Photo : Getty Images / LUDOVIC MARIN

Emmanuel Macron a alors eu cette phrase assassine envers Marine Le Pen : Quand vous parlez à Vladimir Poutine, vous parlez à votre banquier, vous dépendez de lui. Elle a répliqué en disant qu’elle soutient aujourd’hui le combat des Ukrainiens pour leur liberté, même si Macron, du tac au tac, a rappelé que le Rassemblement national, au Parlement européen, a voté encore tout récemment contre toute aide matérielle à l’Ukraine.

Donc un moment fort du débat, relié à l’actualité la plus chaude.

Autre sujet qui, trop brièvement et vers la fin, a donné quelques éclats : la question du voile (ou foulard) islamique.

Là, l’opposition était claire entre les deux candidats. Marine Le Pen veut l’interdiction pure et simple du foulard islamique dans tous les lieux publics, et pas seulement à l’école ou dans l’administration, là où cette interdiction est déjà appliquée en France (et sur ce point précis, Macron est d’accord).

Toutefois, le président a ajouté : avec l’interdiction totale du voile, partout à l’extérieur, vous allez créer la guerre civile, Mme Le Pen.
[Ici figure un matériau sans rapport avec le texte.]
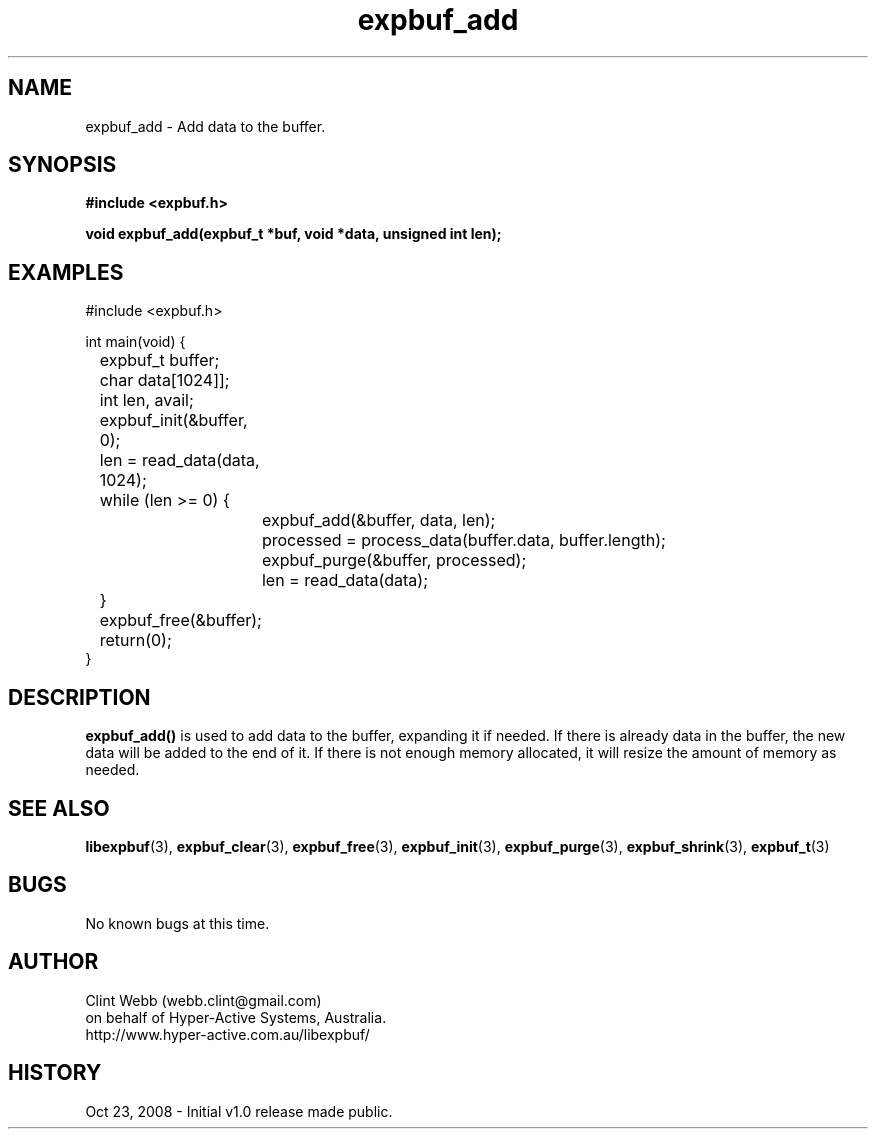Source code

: .\" man page for libexpbuf
.\" Contact dev@hyper-active.com.au to correct errors or omissions. 
.TH expbuf_add 3 "23 October 2008" "1.0" "libexpbuf - Library for a simple Expanding Buffer."
.SH NAME
expbuf_add \- Add data to the buffer.
.SH SYNOPSIS
.B #include <expbuf.h>
.sp
.B void expbuf_add(expbuf_t *buf, void *data, unsigned int len);
.br
.SH EXAMPLES
#include <expbuf.h>
.sp
int main(void) {
.br
	expbuf_t buffer;
.br
	char data[1024]];
.br
	int len, avail;
.sp
	expbuf_init(&buffer, 0);
.br
	len = read_data(data, 1024);
.br
	while (len >= 0) {
.br
		expbuf_add(&buffer, data, len);
.br
		processed = process_data(buffer.data, buffer.length);
.br
		expbuf_purge(&buffer, processed);
.br
		len = read_data(data);
.br
	}
.br
	expbuf_free(&buffer);
.br
	return(0);
.br
}
.SH DESCRIPTION
.B expbuf_add()
is used to add data to the buffer, expanding it if needed.  If there is already data in the buffer, the new data will be added to the end of it.  If there is not enough memory allocated, it will resize the amount of memory as needed.
.SH SEE ALSO
.BR libexpbuf (3),
.BR expbuf_clear (3),
.BR expbuf_free (3),
.BR expbuf_init (3),
.BR expbuf_purge (3),
.BR expbuf_shrink (3),
.BR expbuf_t (3)
.SH BUGS
No known bugs at this time. 
.SH AUTHOR
.nf
Clint Webb (webb.clint@gmail.com)
on behalf of Hyper-Active Systems, Australia.
.br
http://www.hyper-active.com.au/libexpbuf/
.fi
.SH HISTORY
Oct 23, 2008 \- Initial v1.0 release made public.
Ce débat pourra-t-il changer l’issue du vote? Cela est peu probable, si l’on se rapporte aux précédents historiques en France. Emmanuel Macron reste largement favori pour remporter sa réélection. Mais ce serait une réélection avec un score réduit et devant une petite moitié de la France restée défiante et attendant déjà le président réélu au détour.

Rendez-vous ensuite aux législatives de juin, où la donne pourrait être très différente.